Core-Mark Announces Refinancing of Debt
| Source: Core-Mark Holding Company, Inc.
SOUTH SAN FRANCISCO, CA--(Marketwire - February 2, 2010) - Core-Mark Holding Company, Inc.
(NASDAQ : CORE ), one of the leading wholesale distributors to the
convenience retail industry in North America, announced today that it has
amended and extended for four years its credit facility in the amount of
$200 million. JP Morgan Chase Bank, N.A. and BMO Capital Markets served as
Co-Lead Arrangers and Joint Bookrunners.
"We believe our amended facility will provide the necessary liquidity for
our current needs and also the flexibility to expand our facility as we
execute our growth strategies, including acquisitions," said Stacy
Loretz-Congdon, Chief Financial Officer for Core-Mark Holding Company. "We
were very pleased that we were oversubscribed, and we thank our lenders for
their confidence and tremendous partnership shown during this process."
Core-Mark
Core-Mark is one of the largest marketers of fresh and broad-line supply
solutions to the convenience retail industry in North America. Founded in
1888, Core-Mark provides distribution and logistics services as well as
marketing programs to over 24,000 retail locations in 50 U.S. states and
five Canadian provinces through 26 distribution centers, two of which
Core-Mark operates as third party logistics providers. Core-Mark services
traditional convenience retailers, grocers, drug, liquor and specialty
stores, and other stores that carry consumer packaged goods. For more
information, please visit www.core-mark.com.
Safe Harbor
Except for historical information, the statements made in this press
release are forward-looking statements made pursuant to the safe-harbor
provisions of the Private Securities Litigation Reform Act of 1995.
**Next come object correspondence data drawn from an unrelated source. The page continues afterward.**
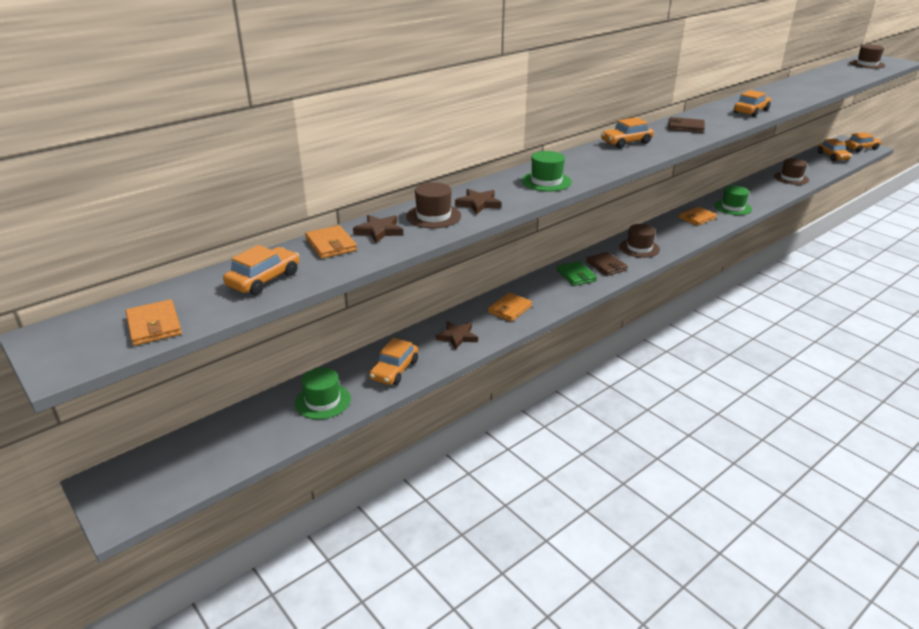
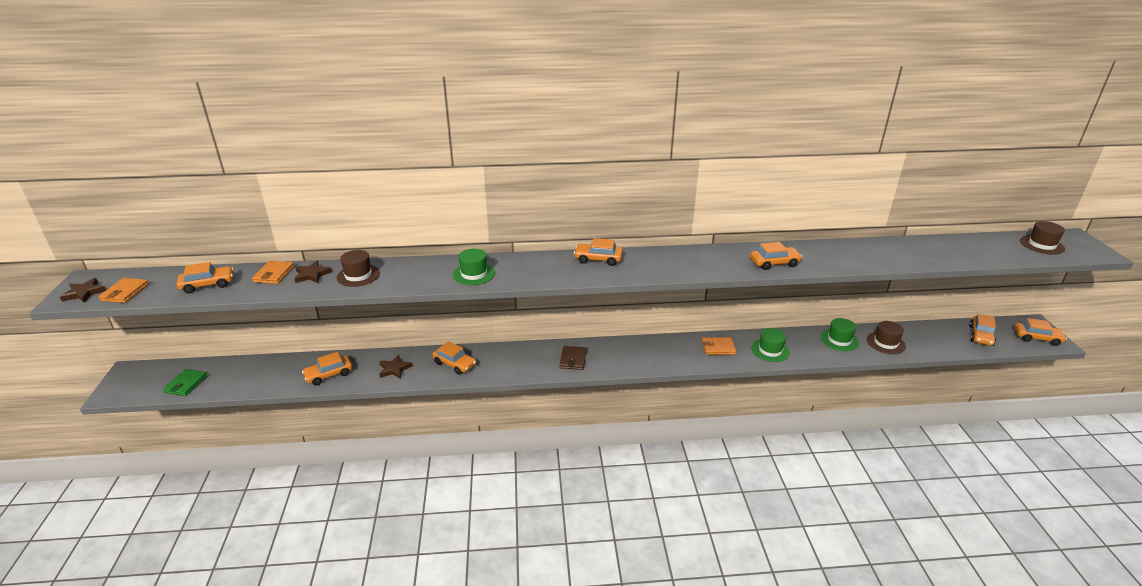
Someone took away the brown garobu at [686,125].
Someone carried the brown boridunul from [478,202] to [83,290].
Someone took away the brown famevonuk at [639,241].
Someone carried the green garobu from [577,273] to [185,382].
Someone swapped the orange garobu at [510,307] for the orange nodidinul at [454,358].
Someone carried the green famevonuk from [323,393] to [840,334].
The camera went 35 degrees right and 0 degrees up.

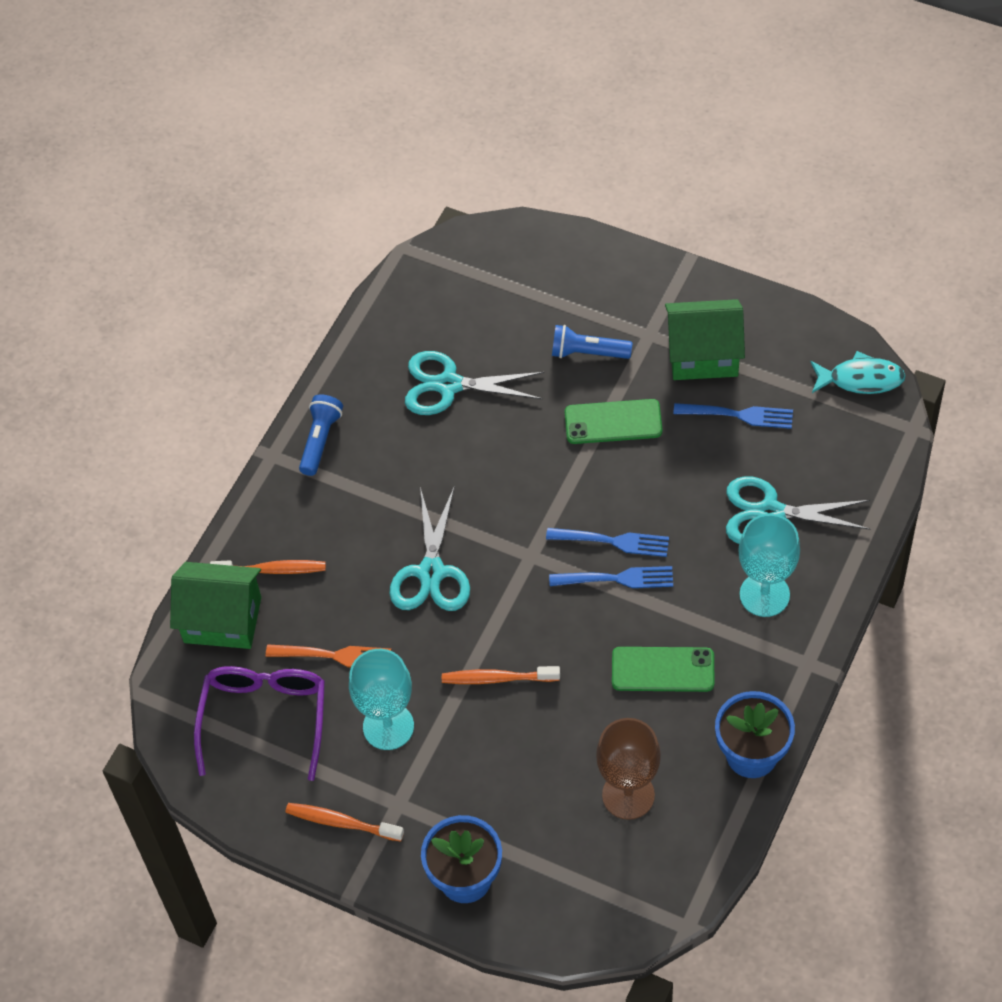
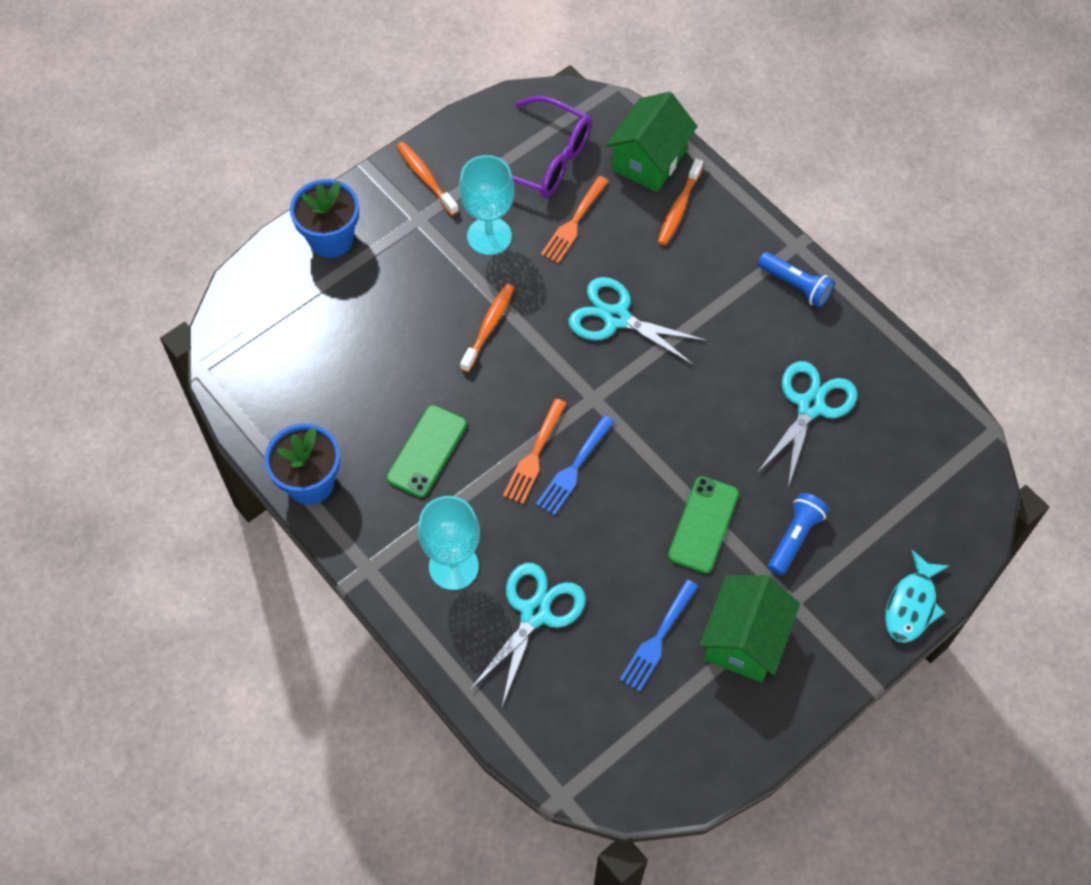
Someone carried the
Forward-looking statements are based on certain assumptions or estimates,
discuss future expectations, describe future plans and strategies, contain
projections of results of operations or of financial condition or state
other forward-looking information. Our ability to predict results or the
actual effect of future plans or strategies is inherently uncertain.
Although we believe that the expectations reflected in such forward-looking
statements are based on reasonable assumptions, actual results and
performance could differ materially from those set forth in the
forward-looking statements. Forward-looking statements in some cases can be
identified by the use of words such as "may," "will," "should,"
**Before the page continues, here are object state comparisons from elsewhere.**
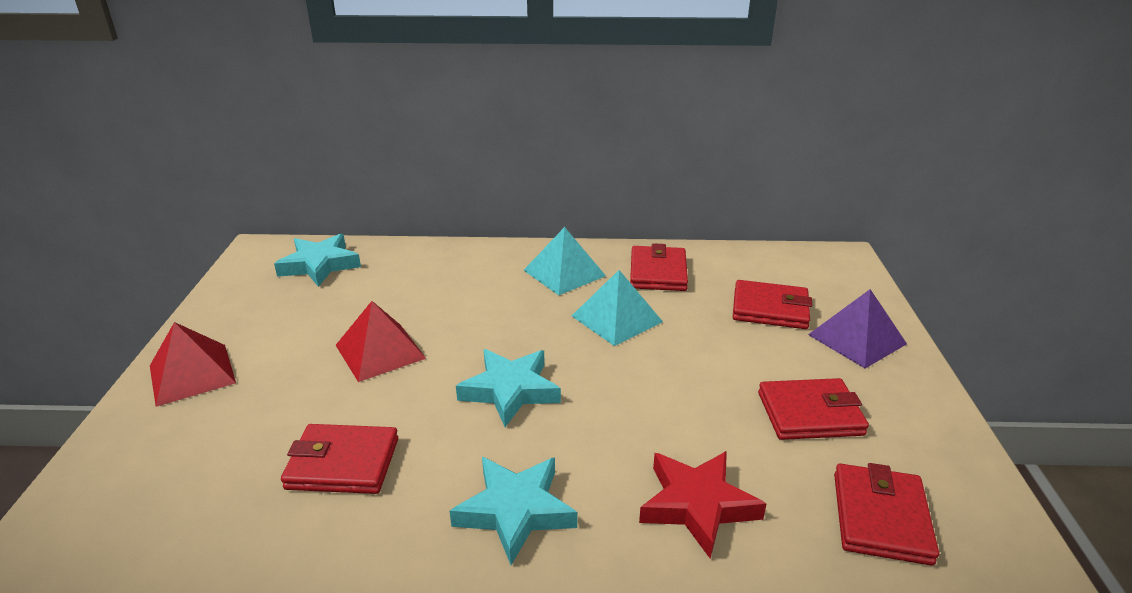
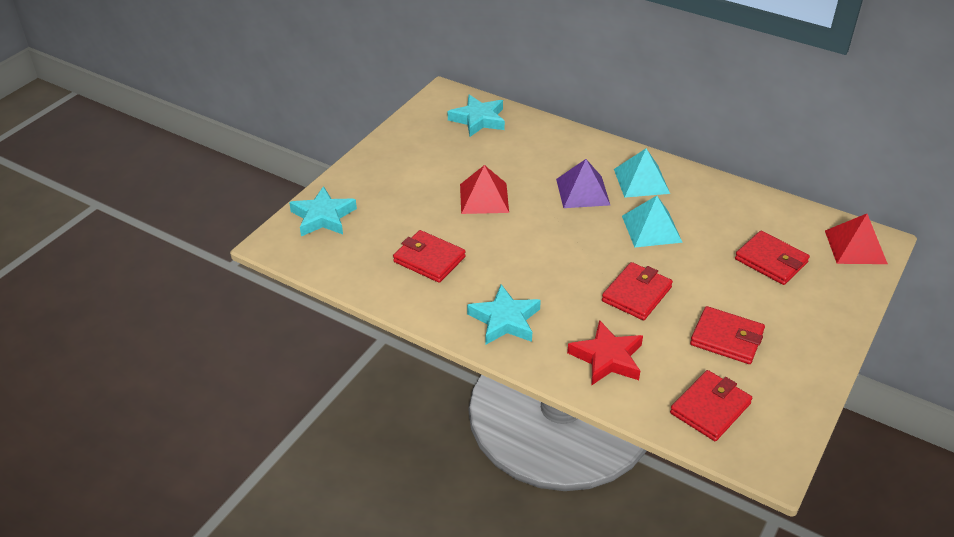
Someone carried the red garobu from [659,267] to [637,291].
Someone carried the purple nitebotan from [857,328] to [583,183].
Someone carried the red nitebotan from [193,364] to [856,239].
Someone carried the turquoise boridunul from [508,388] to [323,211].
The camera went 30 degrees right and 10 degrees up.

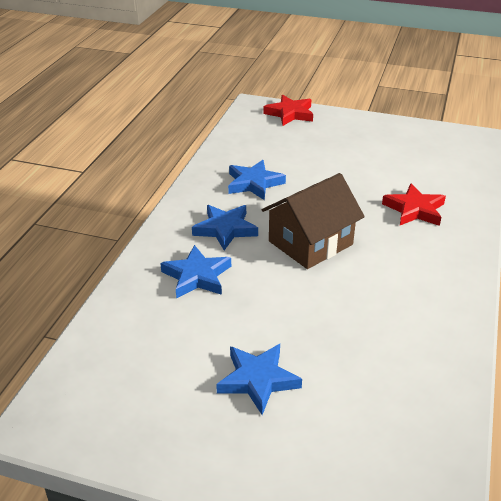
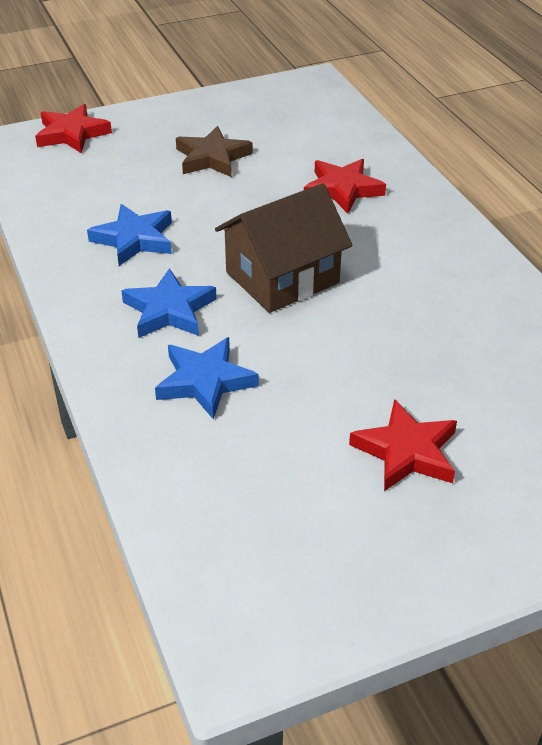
Someone rotated the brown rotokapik at [313,221] by 45 degrees clockwise.
Someone repainted the blue boridunul at [259,379], which became the red boridunul at [403,445].
Someone put down the brown boridunul at [214,151].
The camera went 40 degrees left and 5 degrees up.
"potential," "intend," "expect," "seek," "anticipate," "estimate,"
"believe," "could," "would," "project," "predict," "continue," "plan,"
"propose" or other similar words or expressions. These forward-looking
statements are based on the current plans and expectations of our
management and are subject to certain risks and uncertainties that could
cause actual results to differ materially from historical results or those
discussed in such forward-looking statements.
Factors that might cause or contribute to such differences include, but are
not limited to, our dependence on the convenience retail industry for our
revenues; uncertain and recent economic conditions; competition; price
increases; our dependence on relatively few suppliers; the low-margin
nature of cigarette and consumable goods distribution; certain distribution
centers' dependence on a few relatively large customers; competition in the
labor market and collective bargaining agreements; product liability claims
and manufacturer recalls of products; fuel price increases; our dependence
on our senior management and key personnel; integration of acquired
businesses; currency exchange rate fluctuations; our ability to borrow
additional capital; governmental regulations and changes thereto including
the Family Smoking Prevention and Tobacco Control Act which was signed into
law in June 2009 which granted the U.S. federal Food & Drug Administration
("FDA") the authority to regulate the production and marketing of tobacco
products in the United States; earthquake and natural disaster damage;
failure or disruptions to our information systems; a general decline in
cigarette sales volume; and competition from sales of deep-discount brands
and illicit and other low priced sales of cigarettes. Refer to the "Risk
Factors" section of our Annual Report on Form 10-K for the year ended
December 31, 2008 filed with the SEC on March 13, 2009 and Part II,
Item 1A, "Risk Factors" of any quarterly report on Form 10-Q subsequently
filed by us. Except as provided by law, we undertake no obligation to
publicly update or revise any forward-looking statements, whether as a
result of new information, future events or otherwise.